Just a Girl in the World

Today, as you might know, is International Women’s Day, and as I was scrolling through my Facebook feed I was struck by the juxtaposition of two posts. The first was posted by an novelist/missionary I have the privilege of knowing through my work in the publishing industry. She and her husband serve some of the poorest of the poor in Mozambique. Here’s what she has been up to today:

The very next thing in my feed was this “sponsored” post (which is another way of saying it’s an ad):

A cooking hut for a woman being rebuilt with the help of another woman, who will also be helping to rebuild half a dozen other homes, made mostly of natural poles, dried plant matter, plastic tarps, and even garbage. Then a marble kitchen in a $35 million dollar compound.

I clicked through to see what $35 million dollars bought Gwen…

Now, I’m not a redistributionist. People can spend the money they have earned on what they want, and many wealthy people are great philanthropists. This post isn’t about the disparity between Mozambique and Beverly Hills. It’s about women.

And I’m not anti-Gwen Stefani. Like many people of my generation, I am a huge fan of No Doubt, Gwen Stefani’s band in the 1990s and early 2000s. I love her feminist song “Just a Girl,” which came out in 1995 when I was fifteen and felt all of its lyrics deeply. Ms. Stefani has done well for herself, projecting a confident, powerful female persona to millions of girls and women (though lyrics of some other songs and her overly sexual videos may undermine that at the same time).

My novelist/missionary friend from the first post? She writes strong female protagonists, sells tens of thousands of copies of each book, and is the winner of several awards, so she has a reach too. Still, when stacked up against Gwen Stefani and her rock-star kitchen, how many of us might be tempted to feel like the little things we were doing with our own lives just didn’t matter quite as much?

On this International Women’s Day, I’d like to submit that my novelist/missionary friend who is piecing back together grass huts that will likely fall apart again during the next big storm is doing more important and lasting work than Gwen Stefani, and that women should strive to be more like the woman with dirt under her fingernails than the one with the sterile, pristine, marble-ensconced palace who only encounters dirt in the tabloids.

Menial tasks that will have to be redone (like dishes, laundry, and cleaning) are not inconsequential or somehow “beneath” us, despite the fact that, unless you work in the cleaning industry, you do not get paid to do them. To those six or seven poor families who see a woman of God helping them rebuild, my friend’s labors may mean the difference between being safe and being exposed to the elements.

And that woman who is getting back her cooking hut? I bet she appreciates it more than Gwen Stefani appreciates her (frankly hard to look at) rock-star kitchen.

Today’s feminism often looks like a strange combination of worshiping Beyonce and screaming and flipping people off rather than listen to someone with whom you disagree. But feminism that makes a real difference in the lives of women is generally quieter than that. And frankly, it doesn’t pay all that well.

It’s my friend Jamie who works with women in the prison system.

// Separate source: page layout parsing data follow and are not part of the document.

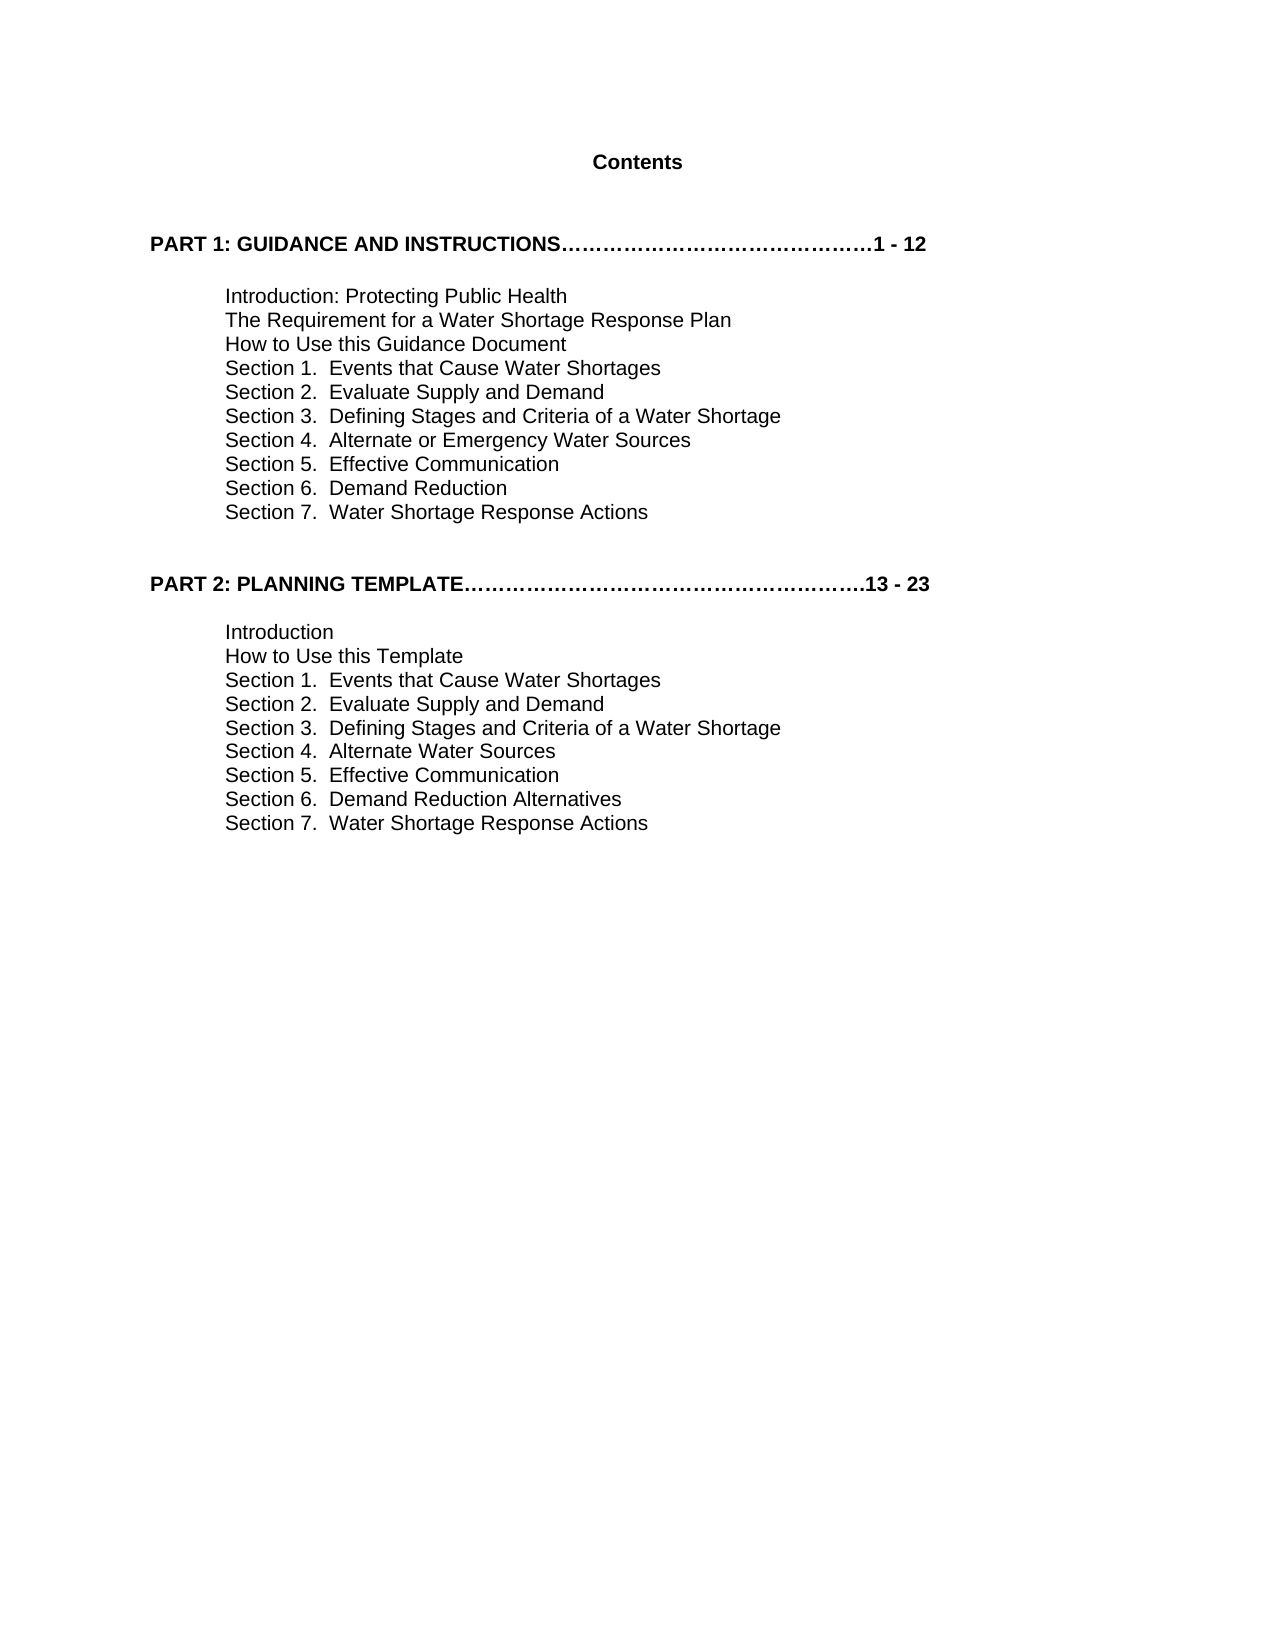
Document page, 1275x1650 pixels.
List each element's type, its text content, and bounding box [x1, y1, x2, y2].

text Section 6. Demand Reduction [150, 476, 1125, 500]
text Section 3. Defining Stages and Criteria of a Water Shortage [150, 404, 1125, 428]
text Section 1. Events that Cause Water Shortages [150, 356, 1125, 380]
text Introduction: Protecting Public Health [150, 284, 1125, 308]
text How to Use this Template [150, 643, 1125, 667]
text Section 3. Defining Stages and Criteria of a Water Shortage [150, 715, 1125, 739]
text Section 1. Events that Cause Water Shortages [150, 667, 1125, 691]
text PART 2: PLANNING TEMPLATE………………………………………………….13 - 23 [150, 572, 1125, 596]
text Section 5. Effective Communication [150, 763, 1125, 787]
text Section 4. Alternate Water Sources [150, 739, 1125, 763]
subtitle Contents [150, 150, 1125, 174]
text Section 7. Water Shortage Response Actions [150, 500, 1125, 524]
text Introduction [150, 619, 1125, 643]
text Section 2. Evaluate Supply and Demand [150, 691, 1125, 715]
text Section 2. Evaluate Supply and Demand [150, 380, 1125, 404]
text Section 4. Alternate or Emergency Water Sources [150, 428, 1125, 452]
text The Requirement for a Water Shortage Response Plan [150, 308, 1125, 332]
text Section 5. Effective Communication [150, 452, 1125, 476]
text Section 6. Demand Reduction Alternatives [150, 787, 1125, 811]
text How to Use this Guidance Document [150, 332, 1125, 356]
text Section 7. Water Shortage Response Actions [150, 811, 1125, 835]
text PART 1: GUIDANCE AND INSTRUCTIONS………………………………………1 - 12 [150, 231, 1125, 255]
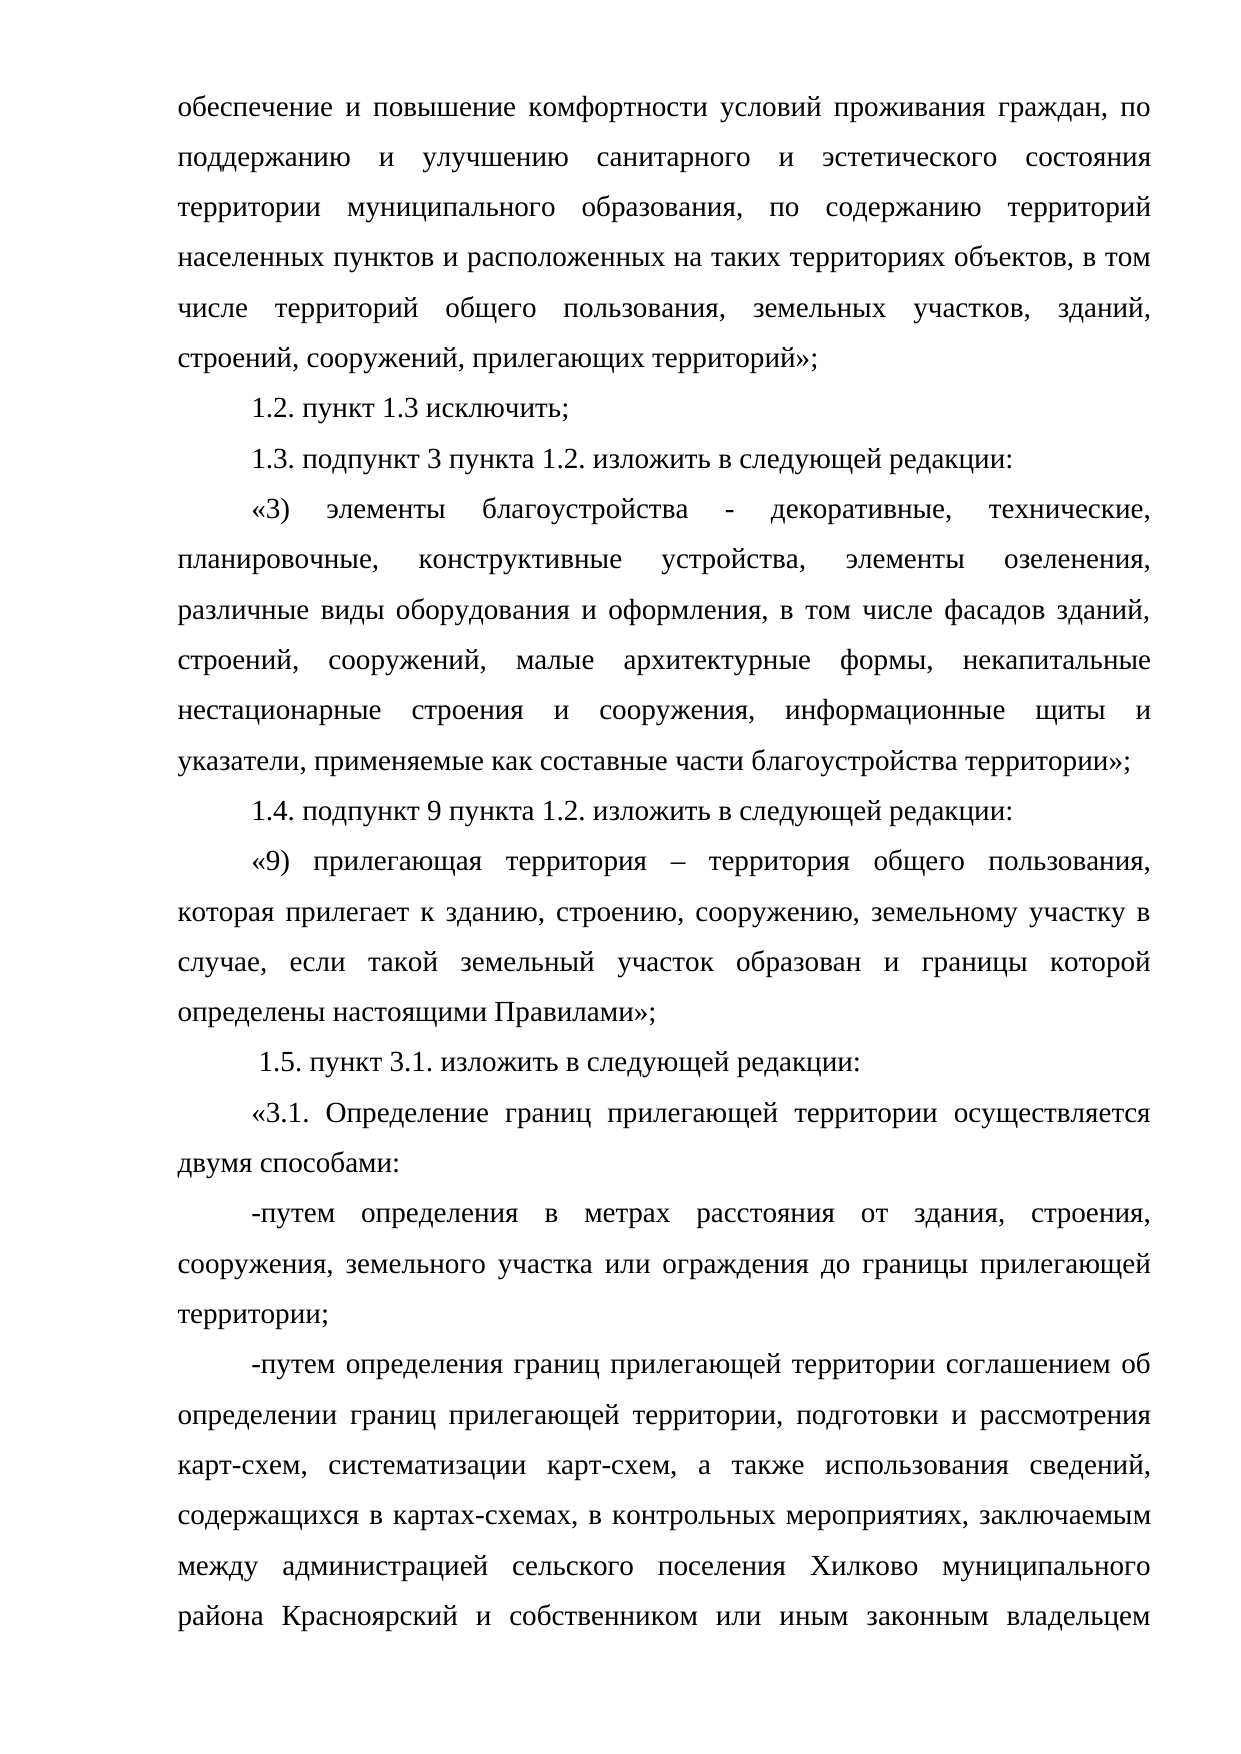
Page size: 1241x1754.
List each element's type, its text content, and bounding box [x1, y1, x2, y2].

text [177, 1346, 1152, 1632]
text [177, 89, 1152, 374]
text 1.5. пункт 3.1. изложить в следующей редакции: [177, 1044, 1152, 1078]
text 1.4. подпункт 9 пункта 1.2. изложить в следующей редакции: [177, 793, 1152, 827]
text 1.3. подпункт 3 пункта 1.2. изложить в следующей редакции: [177, 441, 1152, 474]
text -путем определения в метрах расстояния от здания, строения, сооружения, земельного участка или ограждения до границы прилегающей территории; [177, 1196, 1152, 1330]
text «3) элементы благоустройства - декоративные, технические, планировочные, конструктивные устройства, элементы озеленения, различные виды оборудования и оформления, в том числе фасадов зданий, строений, сооружений, малые архитектурные формы, некапитальные нестационарные строения и сооружения, информационные щиты и указатели, применяемые как составные части благоустройства территории»; [177, 491, 1152, 776]
text «9) прилегающая территория – территория общего пользования, которая прилегает к зданию, строению, сооружению, земельному участку в случае, если такой земельный участок образован и границы которой определены настоящими Правилами»; [177, 843, 1152, 1028]
text 1.2. пункт 1.3 исключить; [177, 391, 1152, 424]
text «3.1. Определение границ прилегающей территории осуществляется двумя способами: [177, 1095, 1152, 1179]
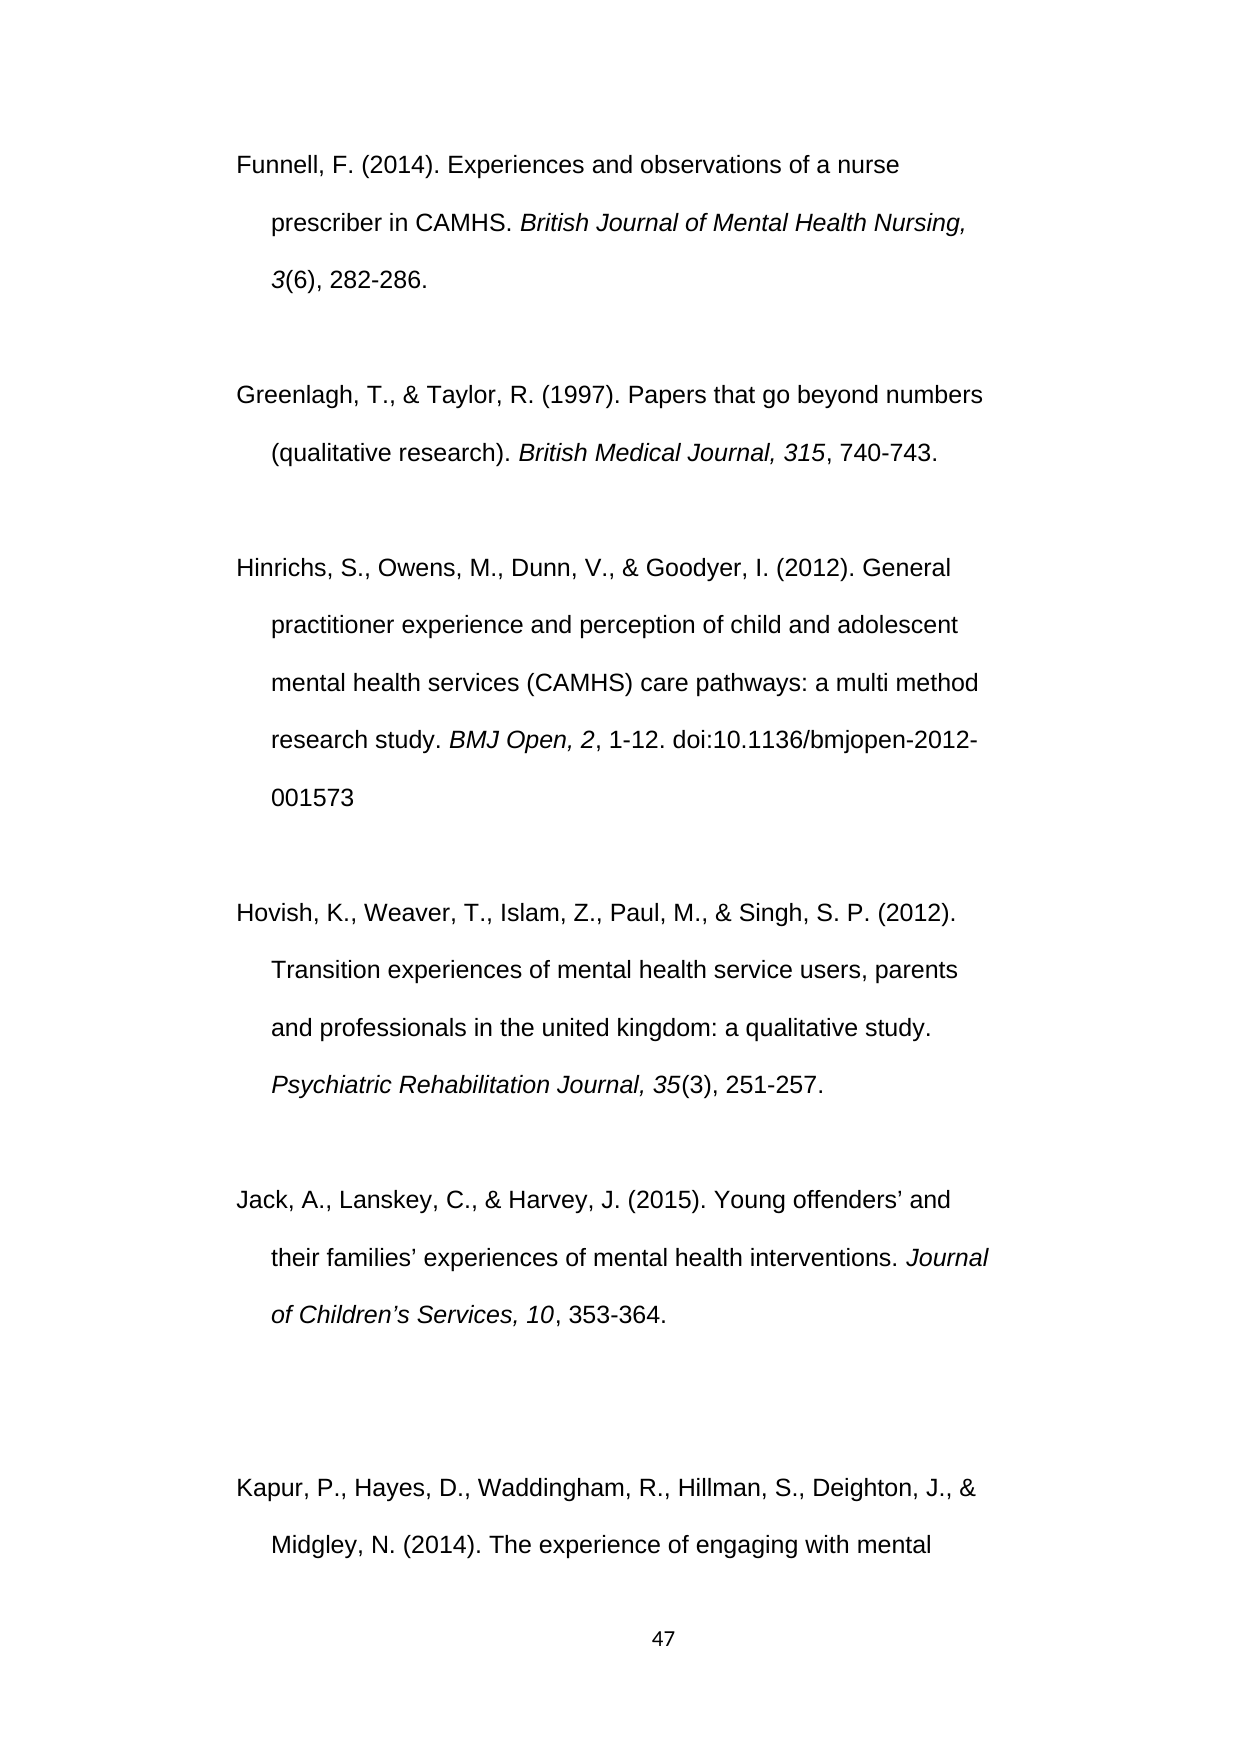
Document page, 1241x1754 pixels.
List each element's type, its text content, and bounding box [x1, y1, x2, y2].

text practitioner experience and perception of child and adolescent [236, 610, 1090, 639]
text Hovish, K., Weaver, T., Islam, Z., Paul, M., & Singh, S. P. (2012). [236, 897, 1090, 926]
text 001573 [236, 782, 1090, 811]
text mental health services (CAMHS) care pathways: a multi method [236, 667, 1090, 696]
text Greenlagh, T., & Taylor, R. (1997). Papers that go beyond numbers [236, 380, 1090, 409]
text their families’ experiences of mental health interventions. Journal [236, 1242, 1090, 1271]
text research study. BMJ Open, 2, 1-12. doi:10.1136/bmjopen-2012- [236, 725, 1090, 754]
text Funnell, F. (2014). Experiences and observations of a nurse [236, 150, 1090, 179]
text Kapur, P., Hayes, D., Waddingham, R., Hillman, S., Deighton, J., & [236, 1472, 1090, 1501]
text (qualitative research). British Medical Journal, 315, 740-743. [236, 437, 1090, 466]
text prescriber in CAMHS. British Journal of Mental Health Nursing, [236, 207, 1090, 236]
text and professionals in the united kingdom: a qualitative study. [236, 1012, 1090, 1041]
text Psychiatric Rehabilitation Journal, 35(3), 251-257. [236, 1070, 1090, 1099]
text Midgley, N. (2014). The experience of engaging with mental [236, 1530, 1090, 1559]
text Transition experiences of mental health service users, parents [236, 955, 1090, 984]
text 3(6), 282-286. [236, 265, 1090, 294]
text Jack, A., Lanskey, C., & Harvey, J. (2015). Young offenders’ and [236, 1185, 1090, 1214]
text of Children’s Services, 10, 353-364. [236, 1300, 1090, 1329]
text Hinrichs, S., Owens, M., Dunn, V., & Goodyer, I. (2012). General [236, 552, 1090, 581]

It’s my friend Jeni who is in Thailand working to free women and girls from the sex trade.

It’s my sister Alison excelling at a traditionally male job.

It’s my mom who chose to stay at home with us when we were little, kept a clean house, and cooked dinner every night, but who also went to work when we were older.

It’s all of the amazing women writers I know who create female characters who have the wherewithal to admit when they are wrong and forgive when they’ve been wronged.

It’s the women in my church of different generations who have persevered through hardship, who have raised incredible children as single moms after unplanned pregnancies, who have survived a spouse’s infidelity, who have carried on with grace after the death of loved ones, who have been friends and mentors to other women.

If you are a woman reading this, I hope you won’t buy into the lie that feminism has to look a certain way. That it must be angry or hypersexual. That it must be full of bitter resentment against men or our society. It can simply be you being the best person you can be to your family, your friends, your coworkers, and yourself.

You don’t need Gwen’s rock-star kitchen to feel fulfilled. You don’t have to scream to be heard. Build a grass hut for someone. Get your hands dirty.

You’re just a girl in the world. But you get to decide what that’s going to look like.

3 thoughts on “Just a Girl in the World

  1. Hi Erin: Just learned of you through the WFWA Newsletter. I am new to the Association and new to writing Fiction. The message of your ‘Post’ is beautiful and I hope somewhat prophetic in what will be occurring more and more! Take care. Mary

    1. Thank you! Both for reading and for taking the time to comment. Getting involved with WFWA is one of the best things I think I’ve ever done. Can’t wait to interact with you on the FB page and I hope our community can be a great encouragement and help to you!